Giving birth while imprisoned usually occurs under inhumane conditions, with women remaining shackled and not being permitted to hold newborns. This is a reminder that every patient deserves our compassionate and nonjudgmental care.
“Are they going to let me hold my baby?” Deija was pregnant and in jail when she asked this question, unsure what would happen to her and her baby if she was still in custody when she went into labor. Deija was a participant in my team’s research study about pregnancy care experiences and decision-making available to incarcerated individuals. Her simple, heartbreaking question is emblematic of the trauma and uncertainty endured by so many of the pregnant incarcerated patients I’ve cared for and learned from through research and advocacy efforts over the last 15 years.

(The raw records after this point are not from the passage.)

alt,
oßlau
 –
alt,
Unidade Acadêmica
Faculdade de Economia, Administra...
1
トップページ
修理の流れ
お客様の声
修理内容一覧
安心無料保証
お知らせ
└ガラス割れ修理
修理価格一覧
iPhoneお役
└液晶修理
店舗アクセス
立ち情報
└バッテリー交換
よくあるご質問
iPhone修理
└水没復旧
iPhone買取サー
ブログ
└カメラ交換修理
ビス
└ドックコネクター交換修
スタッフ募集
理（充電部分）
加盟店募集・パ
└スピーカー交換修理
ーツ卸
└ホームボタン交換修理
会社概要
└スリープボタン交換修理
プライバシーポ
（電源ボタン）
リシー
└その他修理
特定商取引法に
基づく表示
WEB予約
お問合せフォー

While national estimates on number of births to incarcerated people are lacking, our team’s study reported that in one year, at all federal prisons and 22 state prisons, there were 813 births. The reasons for their incarceration are irrelevant to their right to medical care, and yet it’s also worth noting that most women are incarcerated for reasons that have more to do with structural racism and other negative social and structural determinants of health than them being a threat to public safety. Incarcerated people have a constitutional right to healthcare, yet because there are no required standards or systems of oversight that institutions of incarceration must follow, access to standard, comprehensive, and quality pregnancy care is inconsistent, and at many prisons and jails is absent or harmful.
These women are often denied access to abortion, even before the Dobbs decision. They may be shackled while in labor, for even in states where it’s prohibited by law, we know it still happens. During birth, women may or may not be allowed to have a support person with them in the hospital. And, to answer Deija’s question, despite no compelling public safety or medical reason, they may or may not be allowed to have their infant in their hospital room with them during their postpartum recovery.

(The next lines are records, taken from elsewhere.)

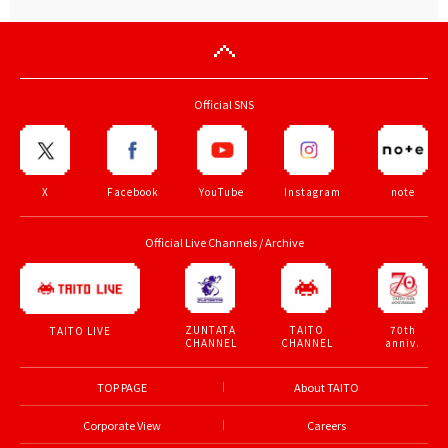
Official SNS
X
Facebook
YouTube
Instagram
note
Official Live Channels / Archive
ZUNTATA
TAITO
70th
TAITO LIVE
CHANNEL
CHANNEL
anniv.
TOP PAGE
About TAITO
Corporate View
Careers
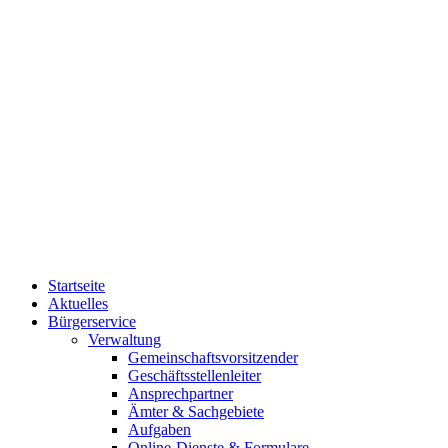
Startseite
Aktuelles
Bürgerservice
Verwaltung
Gemeinschaftsvorsitzender
Geschäftsstellenleiter
Ansprechpartner
Ämter & Sachgebiete
Aufgaben
Online-Dienste & Formulare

Understanding the care experiences and needs of incarcerated pregnant and birthing people is important for all healthcare professionals to recognize the medical harm that carceral systems contribute to, and that we must provide dignified, equitable care for all patients.
What can we learn from Deija and others like her when caring for incarcerated patients, especially when treating them in hospital or community clinic settings?
1. Give compassionate, noncoercive, nonjudgmental, patient-centered care to all patients, including those that are hospitalized and incarcerated. Recognize that they’re isolated from their usual supports. Let them know they’re being cared for and treated like you would any patient.
2. Avoid making assumptions about their lives or why they’re incarcerated.
3. Be familiar with professional society recommendations, state laws, and hospital policies that pertain to care, especially shackling, of pregnant patients. Make sure that your hospital policy is aligned with state law, is patient-centered, and that providers and hospital security staff are aware not only of the law, but of ethical standards of care.
4. Consider giving medical care onsite or in consultation with a carceral facility.
5. Advocate for patients within your hospital or clinic, state and federal legislature, professional societies, and with community organizations that serve currently or previously incarcerated people, some of which are led by people with lived experience. Support efforts addressing the needs of incarcerated pregnant and postpartum patients or other incarcerated individuals.
This piece expresses the views solely of the author. It does not necessarily represent the views of any organization, including Johns Hopkins Medicine.